Problem to work on: Collect every line of the material that contains the word "True", copying each line in full.

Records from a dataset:
%%

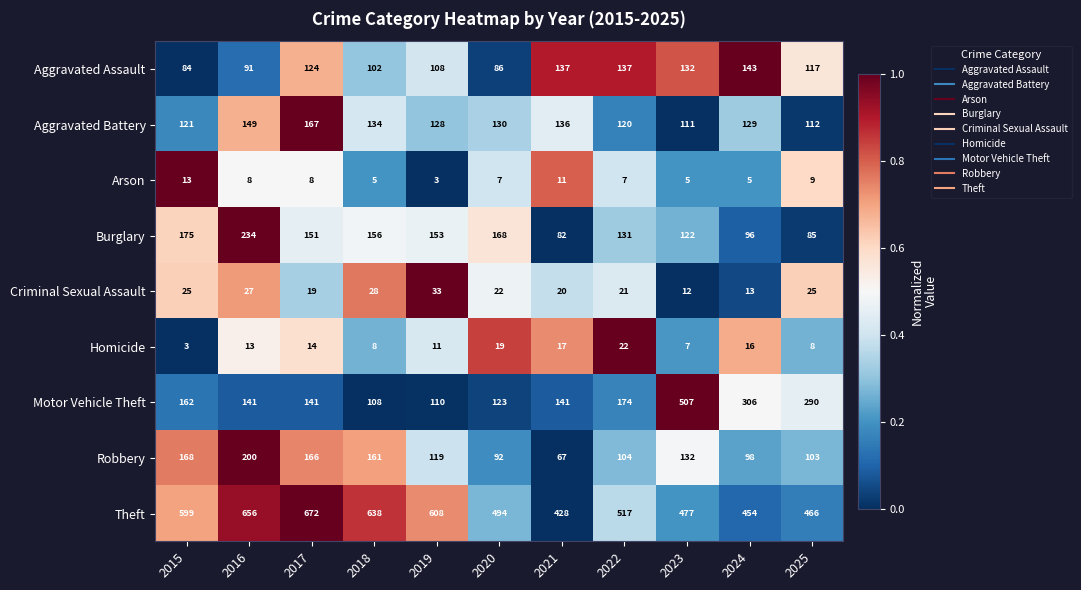

True or false: Aggravated Battery has a value of 48 at 2018.

False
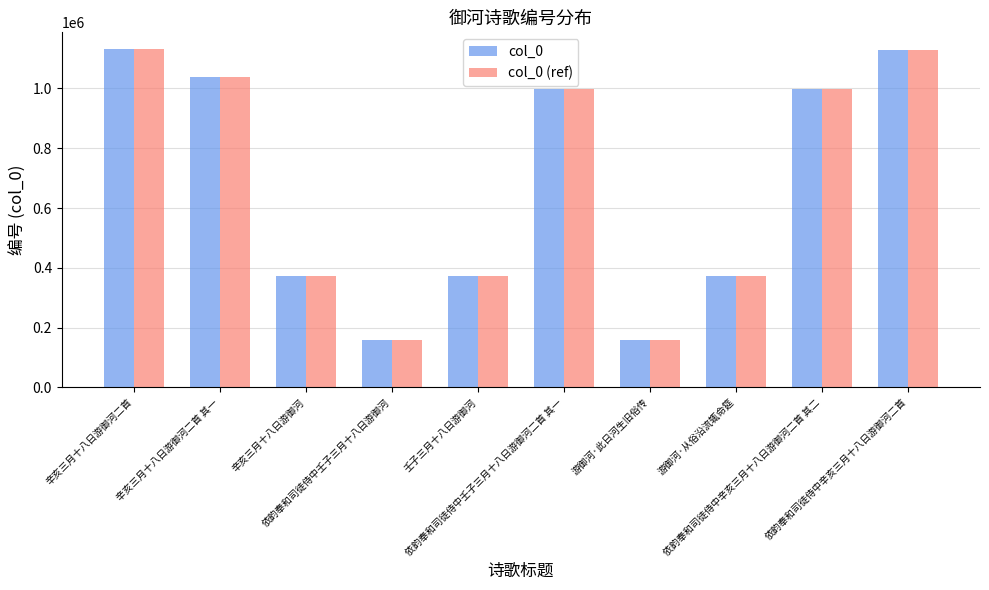

What is the value of the col_0 (ref) bar at the 4th from the left?

158474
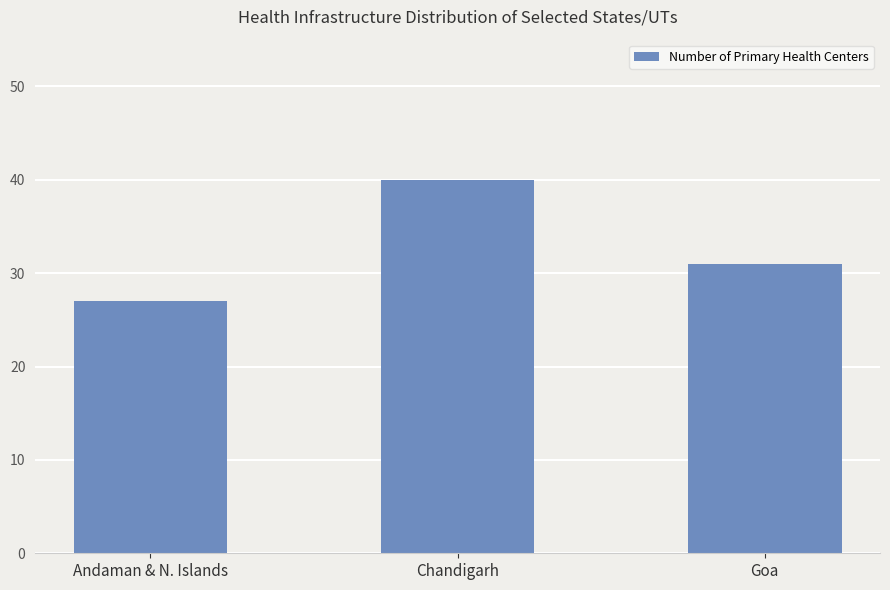

The value at Chandigarh is 40. True or false?

True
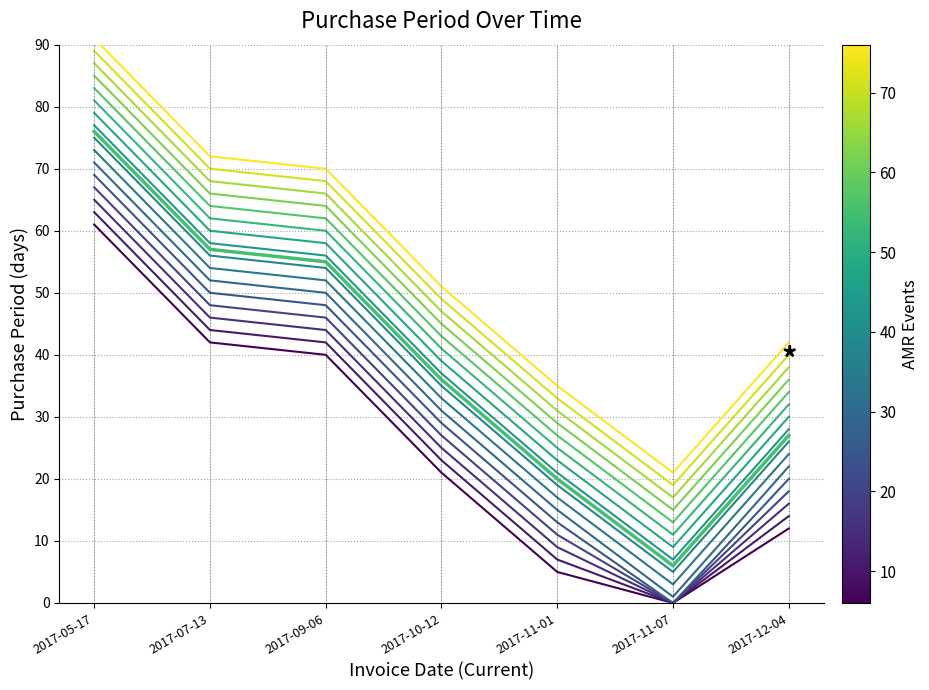

Which has a higher value, 2017-07-13 or 2017-12-04?

2017-07-13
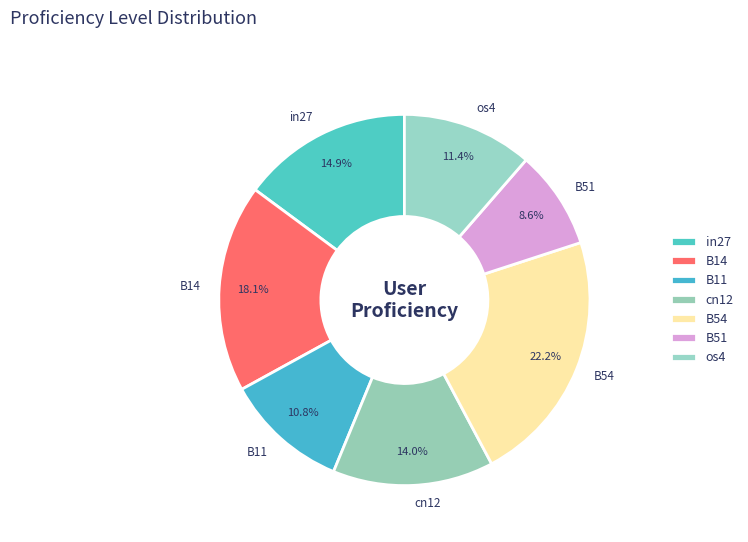

How many segments does this pie chart have?

7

%%

Expected answer:
True or false: Aggravated Battery has a value of 48 at 2018.
The value at Chandigarh is 40. True or false?
True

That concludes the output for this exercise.